Return, from the data that follows, each line that holds the word "Почему".

Saved data entries
[Start of section]
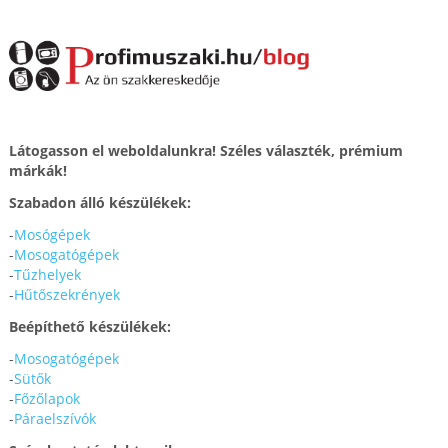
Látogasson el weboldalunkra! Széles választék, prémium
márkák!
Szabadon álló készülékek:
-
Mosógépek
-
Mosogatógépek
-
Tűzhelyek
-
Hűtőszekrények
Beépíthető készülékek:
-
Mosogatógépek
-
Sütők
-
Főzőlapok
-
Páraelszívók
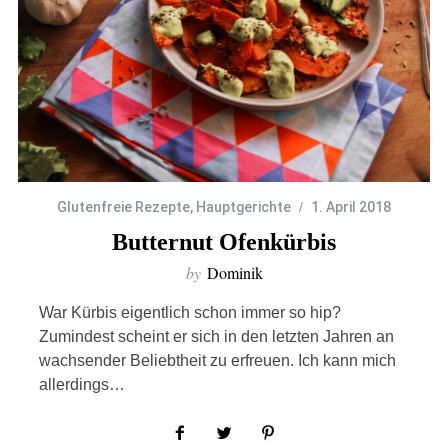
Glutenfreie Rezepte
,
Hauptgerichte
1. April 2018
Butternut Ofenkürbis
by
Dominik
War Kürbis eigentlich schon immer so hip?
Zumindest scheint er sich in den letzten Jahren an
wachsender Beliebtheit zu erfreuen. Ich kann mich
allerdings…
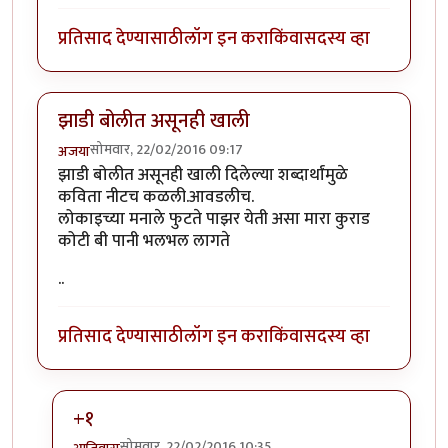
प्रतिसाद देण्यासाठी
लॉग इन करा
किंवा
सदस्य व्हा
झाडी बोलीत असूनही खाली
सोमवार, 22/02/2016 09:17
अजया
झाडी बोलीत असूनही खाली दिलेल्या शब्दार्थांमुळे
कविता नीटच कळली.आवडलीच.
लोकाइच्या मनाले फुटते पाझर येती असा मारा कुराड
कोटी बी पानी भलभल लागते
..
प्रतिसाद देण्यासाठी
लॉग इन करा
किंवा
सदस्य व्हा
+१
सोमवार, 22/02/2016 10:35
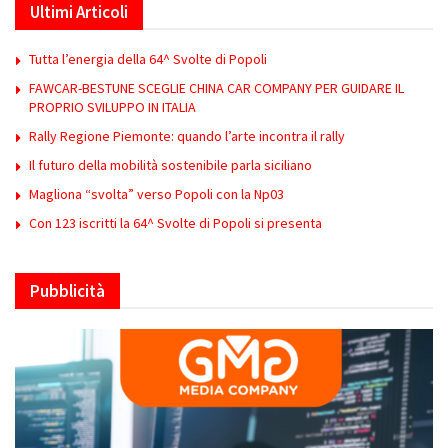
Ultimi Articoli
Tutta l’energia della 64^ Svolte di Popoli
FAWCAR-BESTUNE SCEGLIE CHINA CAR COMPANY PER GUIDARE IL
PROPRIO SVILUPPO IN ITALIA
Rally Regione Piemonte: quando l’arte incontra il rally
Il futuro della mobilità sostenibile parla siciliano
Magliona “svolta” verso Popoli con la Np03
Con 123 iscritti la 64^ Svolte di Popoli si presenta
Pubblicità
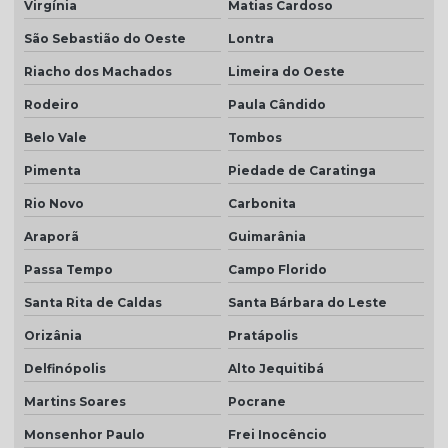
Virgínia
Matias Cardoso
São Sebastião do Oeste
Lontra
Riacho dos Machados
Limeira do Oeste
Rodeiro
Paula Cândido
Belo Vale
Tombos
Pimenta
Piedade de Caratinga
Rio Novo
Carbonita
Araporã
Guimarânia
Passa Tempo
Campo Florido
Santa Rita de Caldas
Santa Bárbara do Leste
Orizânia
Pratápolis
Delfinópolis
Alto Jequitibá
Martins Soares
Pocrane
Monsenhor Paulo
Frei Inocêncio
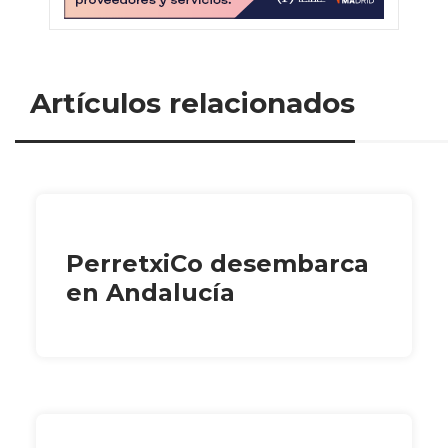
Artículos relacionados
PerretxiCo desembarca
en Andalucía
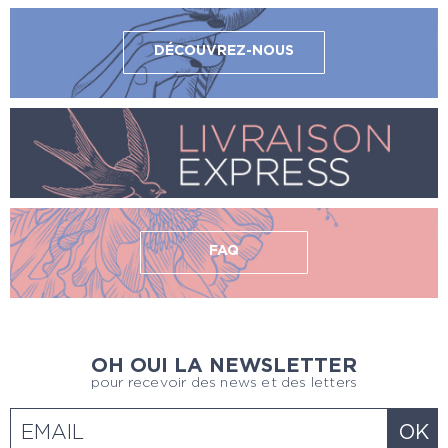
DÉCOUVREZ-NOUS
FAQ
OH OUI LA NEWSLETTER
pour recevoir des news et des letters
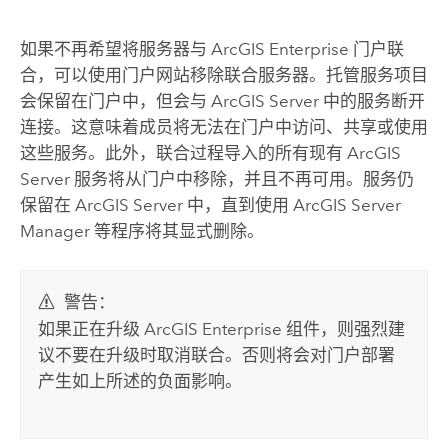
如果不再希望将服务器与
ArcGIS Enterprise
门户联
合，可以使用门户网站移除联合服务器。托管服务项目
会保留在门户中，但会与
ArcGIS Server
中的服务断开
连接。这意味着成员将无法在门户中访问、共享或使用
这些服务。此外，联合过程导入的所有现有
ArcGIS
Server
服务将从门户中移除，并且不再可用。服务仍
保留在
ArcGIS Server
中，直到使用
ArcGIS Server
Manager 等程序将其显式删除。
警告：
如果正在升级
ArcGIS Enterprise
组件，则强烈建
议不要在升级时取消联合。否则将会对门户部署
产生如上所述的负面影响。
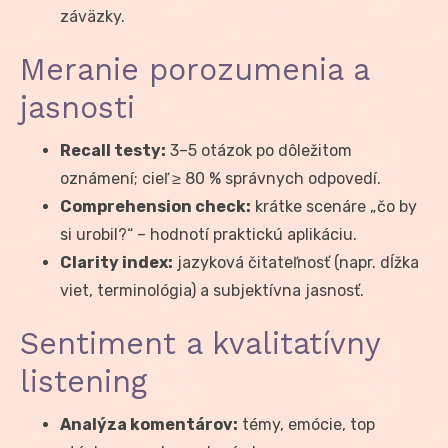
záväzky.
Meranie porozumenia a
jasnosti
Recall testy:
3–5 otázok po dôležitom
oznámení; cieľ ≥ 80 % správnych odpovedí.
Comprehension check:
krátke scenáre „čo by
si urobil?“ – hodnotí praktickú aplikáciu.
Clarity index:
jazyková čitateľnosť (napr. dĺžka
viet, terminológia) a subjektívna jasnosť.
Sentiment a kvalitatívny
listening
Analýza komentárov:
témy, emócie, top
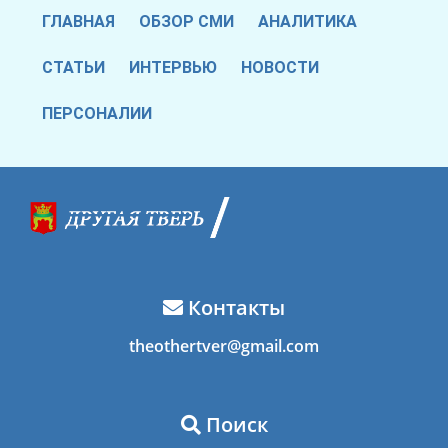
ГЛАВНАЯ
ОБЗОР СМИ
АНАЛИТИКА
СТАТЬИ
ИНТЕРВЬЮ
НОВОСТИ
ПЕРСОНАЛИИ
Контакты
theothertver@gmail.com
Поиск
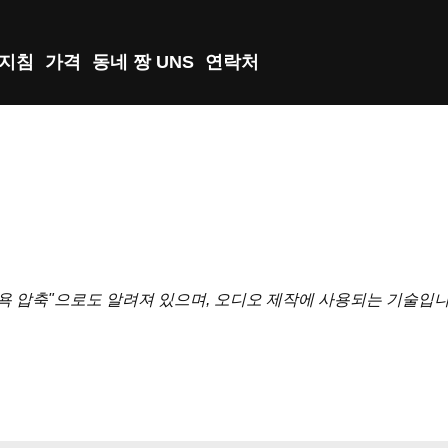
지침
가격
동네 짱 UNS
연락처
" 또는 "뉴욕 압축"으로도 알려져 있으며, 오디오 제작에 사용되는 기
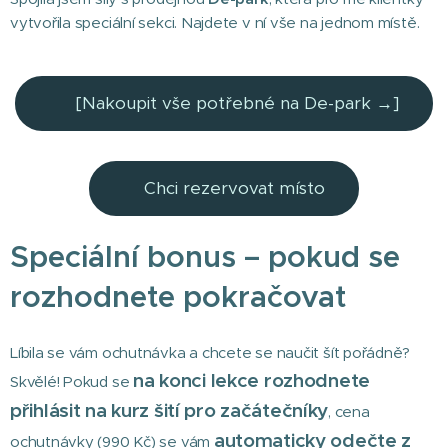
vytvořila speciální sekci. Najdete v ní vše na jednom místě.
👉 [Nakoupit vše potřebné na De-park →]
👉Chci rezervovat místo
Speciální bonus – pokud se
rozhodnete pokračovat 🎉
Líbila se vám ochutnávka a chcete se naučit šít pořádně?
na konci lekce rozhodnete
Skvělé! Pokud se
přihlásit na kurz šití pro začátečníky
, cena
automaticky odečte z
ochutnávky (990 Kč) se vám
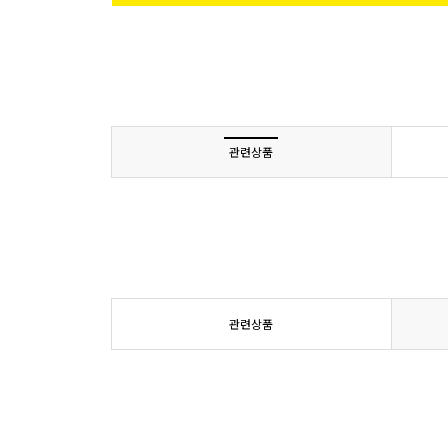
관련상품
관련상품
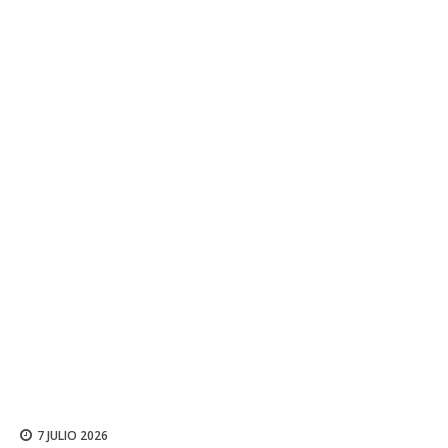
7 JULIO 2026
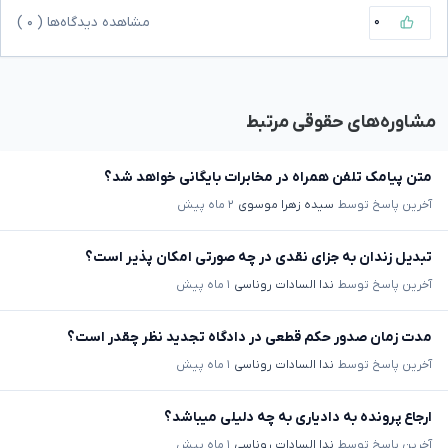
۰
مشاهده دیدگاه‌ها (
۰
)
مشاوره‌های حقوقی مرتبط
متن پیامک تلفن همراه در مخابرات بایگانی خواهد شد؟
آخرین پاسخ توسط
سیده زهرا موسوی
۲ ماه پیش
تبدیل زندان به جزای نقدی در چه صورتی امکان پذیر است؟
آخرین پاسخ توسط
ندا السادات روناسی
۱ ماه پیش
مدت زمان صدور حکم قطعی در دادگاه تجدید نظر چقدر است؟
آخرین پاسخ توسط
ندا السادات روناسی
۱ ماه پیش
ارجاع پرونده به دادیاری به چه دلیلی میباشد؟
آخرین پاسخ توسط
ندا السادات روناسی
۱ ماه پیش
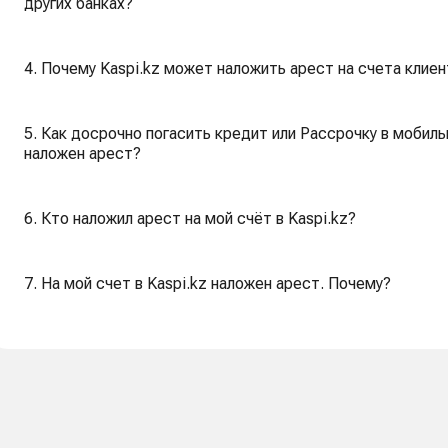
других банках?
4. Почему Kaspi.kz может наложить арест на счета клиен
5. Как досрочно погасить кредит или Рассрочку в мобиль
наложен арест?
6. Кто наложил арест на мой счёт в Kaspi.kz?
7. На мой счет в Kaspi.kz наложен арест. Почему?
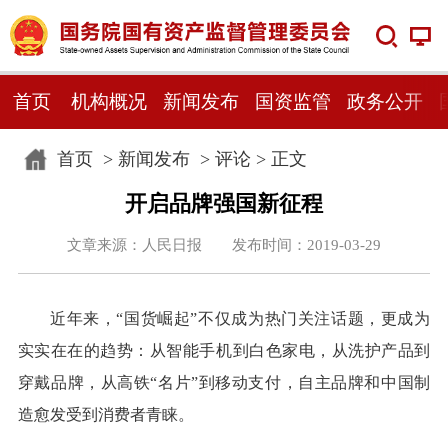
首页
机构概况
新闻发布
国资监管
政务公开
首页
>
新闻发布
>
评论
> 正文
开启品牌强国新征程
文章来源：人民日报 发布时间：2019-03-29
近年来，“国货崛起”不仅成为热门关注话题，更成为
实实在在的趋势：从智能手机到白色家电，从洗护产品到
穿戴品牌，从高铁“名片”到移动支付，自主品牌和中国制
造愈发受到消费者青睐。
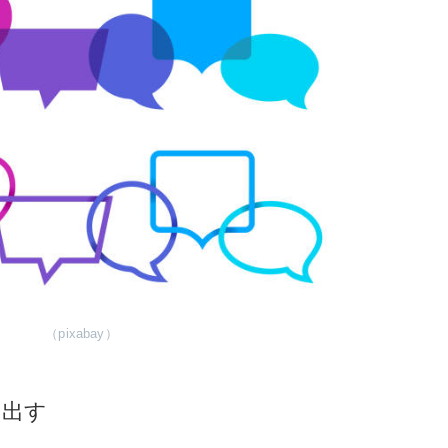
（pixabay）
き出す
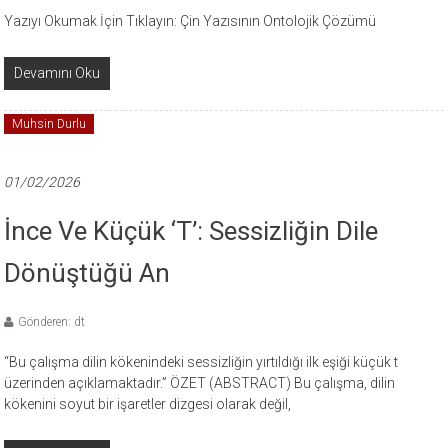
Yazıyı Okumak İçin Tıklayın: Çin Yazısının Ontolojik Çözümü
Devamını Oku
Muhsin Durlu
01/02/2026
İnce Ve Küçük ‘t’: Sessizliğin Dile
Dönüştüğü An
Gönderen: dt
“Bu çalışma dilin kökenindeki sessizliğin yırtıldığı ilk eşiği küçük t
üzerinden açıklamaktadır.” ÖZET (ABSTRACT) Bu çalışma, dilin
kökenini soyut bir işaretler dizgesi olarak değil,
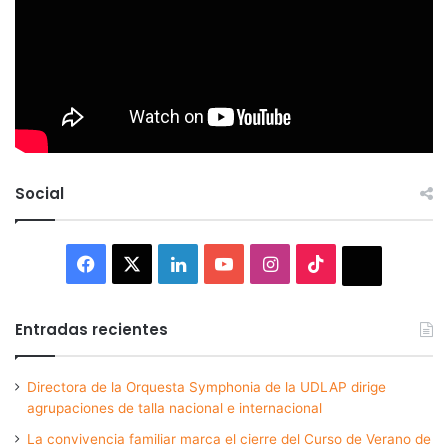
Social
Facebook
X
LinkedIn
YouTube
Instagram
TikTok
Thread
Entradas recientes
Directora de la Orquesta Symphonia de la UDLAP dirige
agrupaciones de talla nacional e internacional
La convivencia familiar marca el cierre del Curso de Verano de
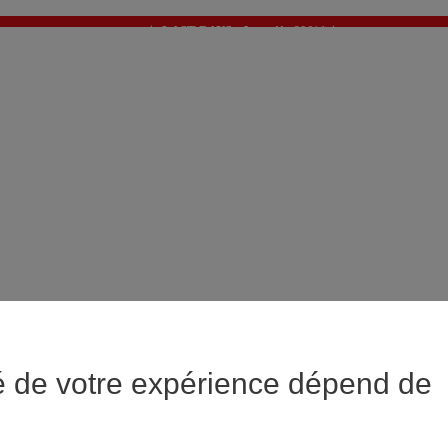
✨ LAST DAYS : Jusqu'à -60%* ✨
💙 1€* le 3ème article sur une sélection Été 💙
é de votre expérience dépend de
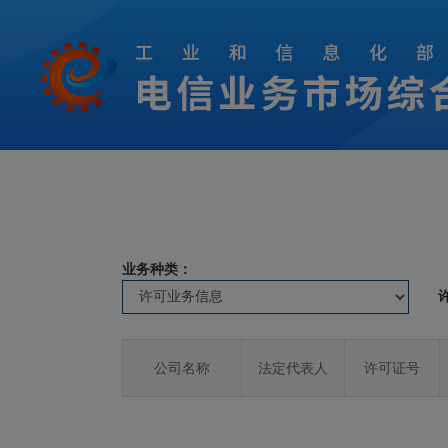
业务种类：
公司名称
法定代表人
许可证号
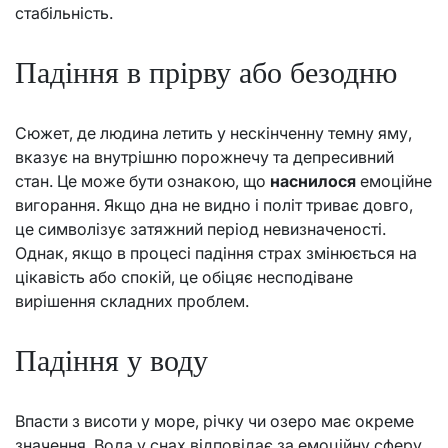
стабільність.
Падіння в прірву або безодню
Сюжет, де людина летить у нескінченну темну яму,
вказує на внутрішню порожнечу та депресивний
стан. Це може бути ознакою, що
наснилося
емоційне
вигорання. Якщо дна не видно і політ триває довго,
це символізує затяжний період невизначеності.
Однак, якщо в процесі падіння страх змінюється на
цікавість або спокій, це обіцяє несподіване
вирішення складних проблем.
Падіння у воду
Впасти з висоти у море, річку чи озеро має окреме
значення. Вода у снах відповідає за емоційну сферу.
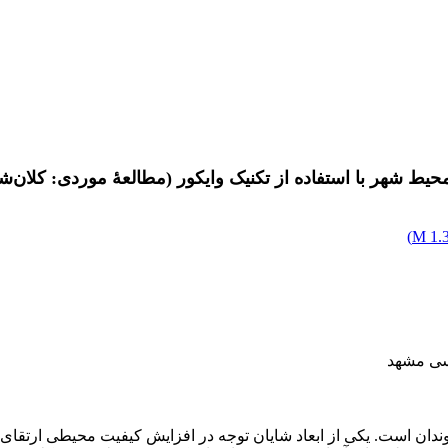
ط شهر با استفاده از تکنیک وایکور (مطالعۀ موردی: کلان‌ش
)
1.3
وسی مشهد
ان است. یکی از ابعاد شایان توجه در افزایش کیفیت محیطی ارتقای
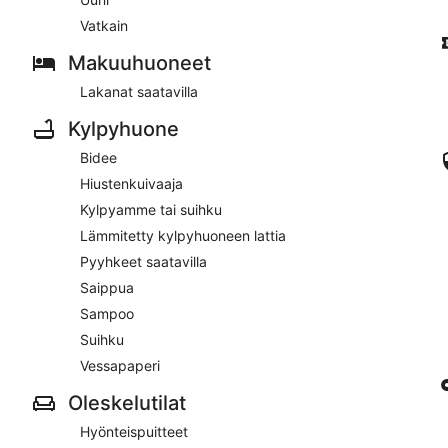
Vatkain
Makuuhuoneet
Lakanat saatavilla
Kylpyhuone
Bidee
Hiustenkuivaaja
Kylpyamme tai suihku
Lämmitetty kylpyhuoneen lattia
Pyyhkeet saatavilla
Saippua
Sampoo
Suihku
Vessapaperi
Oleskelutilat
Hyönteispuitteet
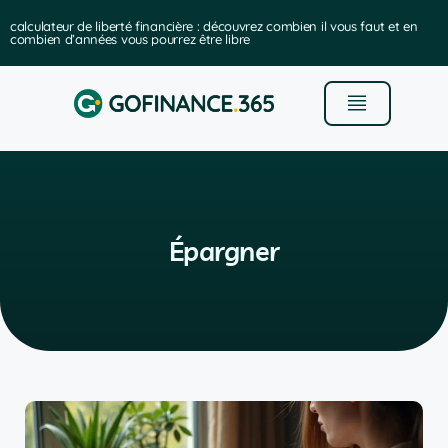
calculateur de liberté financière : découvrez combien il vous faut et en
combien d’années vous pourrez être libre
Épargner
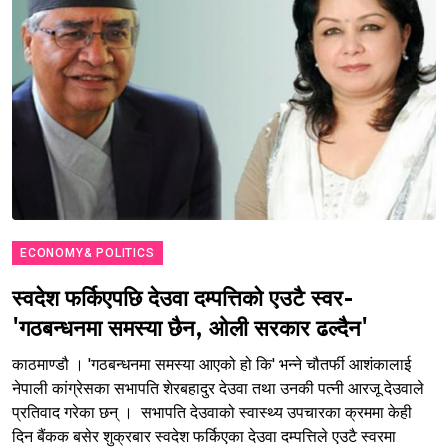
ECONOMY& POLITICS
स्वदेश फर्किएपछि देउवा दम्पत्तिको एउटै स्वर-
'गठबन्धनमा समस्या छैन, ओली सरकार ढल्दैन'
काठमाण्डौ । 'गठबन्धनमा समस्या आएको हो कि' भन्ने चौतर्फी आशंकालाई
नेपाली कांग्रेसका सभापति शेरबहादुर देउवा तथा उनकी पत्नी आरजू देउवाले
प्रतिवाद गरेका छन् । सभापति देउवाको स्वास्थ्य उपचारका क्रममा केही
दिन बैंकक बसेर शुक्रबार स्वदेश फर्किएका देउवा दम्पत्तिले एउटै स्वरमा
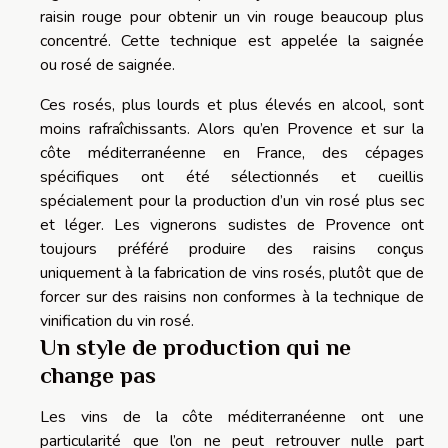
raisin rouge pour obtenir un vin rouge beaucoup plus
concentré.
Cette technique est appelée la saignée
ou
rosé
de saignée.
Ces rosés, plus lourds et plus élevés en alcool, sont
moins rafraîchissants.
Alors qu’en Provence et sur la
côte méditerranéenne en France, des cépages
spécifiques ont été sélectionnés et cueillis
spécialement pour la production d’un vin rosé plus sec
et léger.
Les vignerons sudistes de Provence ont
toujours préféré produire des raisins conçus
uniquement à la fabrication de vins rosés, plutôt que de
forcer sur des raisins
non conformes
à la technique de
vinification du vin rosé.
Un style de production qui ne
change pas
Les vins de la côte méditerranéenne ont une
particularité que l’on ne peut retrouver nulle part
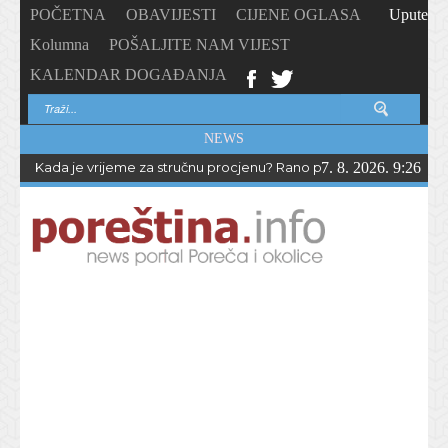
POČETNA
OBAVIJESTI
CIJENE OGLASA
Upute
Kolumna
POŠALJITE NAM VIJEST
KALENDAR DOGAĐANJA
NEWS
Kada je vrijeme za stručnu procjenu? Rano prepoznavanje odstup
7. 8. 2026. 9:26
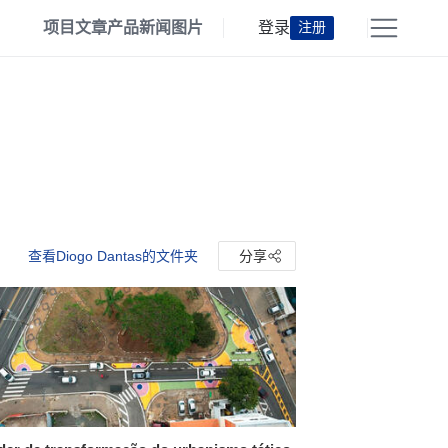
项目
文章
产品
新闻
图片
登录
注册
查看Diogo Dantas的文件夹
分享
[End of section]
**Exercise answer**:
4. Почему Kaspi.kz может наложить арест на счета клиен
7. На мой счет в Kaspi.kz наложен арест. Почему?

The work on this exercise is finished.